These options will let you control how mail is sent and received.
You can restrict the maximum size of messages when they are received.
This feature is intended for people without continuous Internet connectivity. This tells sendmail to save the mail without further checking. Later on, one can trigger the delivery of the messages. This is usually done by specifying a post connection command (see Linuxconf ppp dialout support) like "/usr/sbin/sendmail -q". This forces sendmail to process its queue and deliver the messages.
In many cases, you may prefer to set the mail gateway protocol to expensive ESMTP, which queues outgoing mail, but processes local mail.
This setting will instruct sendmail to process queued mail. Sendmail will wake up and try to deliver email that it was unable to deliver previously. You can see the content of the queue with the command "mailq" (without arguments).
People without continuous Internet connectivity may want to play with this value. Setting the delay to 0 disables the feature. If your connectivity is on-demand, you may want to enter a larger number, such as 30 minutes. Then, when sendmail wakes up, it will/should trigger a connection to the Internet and process any queued mail.
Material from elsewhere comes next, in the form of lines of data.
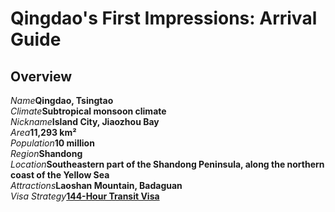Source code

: # Qingdao's First Impressions: Arrival Guide

## Overview

<Description>
<div><i>Name</i><b>Qingdao, Tsingtao</b></div>
<div><i>Climate</i><b>Subtropical monsoon climate</b></div>
<div><i>Nickname</i><b>Island City, Jiaozhou Bay</b></div>
<div><i>Area</i><b>11,293 km²</b></div>
<div><i>Population</i><b>10 million</b></div>
<div><i>Region</i><b>Shandong</b></div>
<div long><i>Location</i><b>Southeastern part of the Shandong Peninsula, along the northern coast of the Yellow Sea</b></div>
<div><i>Attractions</i><b>Laoshan Mountain, Badaguan</b></div>
<div long><i>Visa Strategy</i><b><a href="/guide/visa#_144-hour-transit-visa-exemption">144-Hour Transit Visa</a></b></div>
</Description>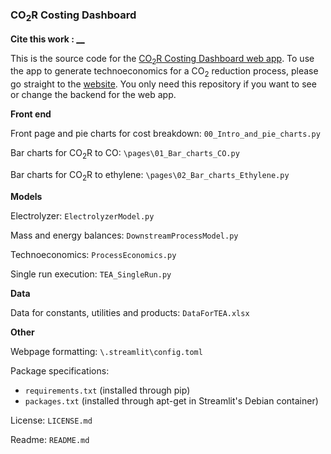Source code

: ### CO<sub>2</sub>R Costing Dashboard

**Cite this work : [__]()**

This is the source code for the [CO<sub>2</sub>R Costing Dashboard web app](https://co2r-dashboard.streamlit.app/). To use the app to generate technoeconomics for a CO<sub>2</sub> reduction process, please go straight to the [website](https://co2r-dashboard.streamlit.app/). You only need this repository if you want to see or change the backend for the web app.

**Front end**

Front page and pie charts for cost breakdown: `00_Intro_and_pie_charts.py`

Bar charts for CO<sub>2</sub>R to CO: `\pages\01_Bar_charts_CO.py`

Bar charts for CO<sub>2</sub>R to ethylene: `\pages\02_Bar_charts_Ethylene.py`


**Models**

Electrolyzer: `ElectrolyzerModel.py`

Mass and energy balances: `DownstreamProcessModel.py`

Technoeconomics: `ProcessEconomics.py`

Single run execution: `TEA_SingleRun.py`

**Data**

Data for constants, utilities and products: `DataForTEA.xlsx`


**Other**

Webpage formatting: `\.streamlit\config.toml`

Package specifications: 
- `requirements.txt` (installed through pip)
- `packages.txt` (installed through apt-get in Streamlit's Debian container)

License: `LICENSE.md`

Readme: `README.md`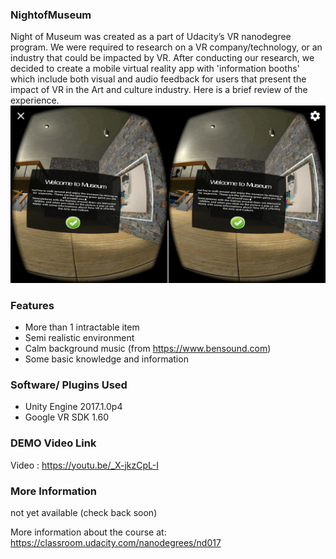 ### NightofMuseum

Night of Museum was created as a part of Udacity’s VR nanodegree program. We were  required to research on a VR company/technology, or an industry that could be impacted by VR. After conducting our research, we decided to create a mobile virtual reality app with 'information booths' which include both visual and audio feedback for users that present the impact of VR in the  Art and culture industry. Here is a brief review of the experience.
![Gameplay Screenshot](./Screenshots/ScreenShot_1.jpg)
### Features
* More than 1 intractable item
* Semi realistic environment
* Calm background music (from https://www.bensound.com)
* Some basic knowledge and information

### Software/ Plugins Used
* Unity Engine 2017.1.0p4
* Google VR SDK 1.60


### DEMO Video Link
Video : https://youtu.be/_X-jkzCpL-I

### More Information
not yet available (check back soon)

More information about the course at: https://classroom.udacity.com/nanodegrees/nd017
Those who disable this feature may want to control sendmail manually (or with a cron job) with the command:
/usr/sbin/sendmail -q
Users are allowed to encode some processing instructions in their
.forward file. The processing is done with the bourne shell
(/bin/sh). Using this feature, processing is done within a
"restricted" shell. This shell only executes commands found in
the /etc/smrsh
directory.
A message may include several recipients and you may want to restrict the maximum number.
Sendmail makes heavy use of the DNS. Machines with no Internet connectivity at all (even behind a firewall) may want to deactivate DNS usage.
Alternately, machines with normal DNS connectivity should force DNS usage.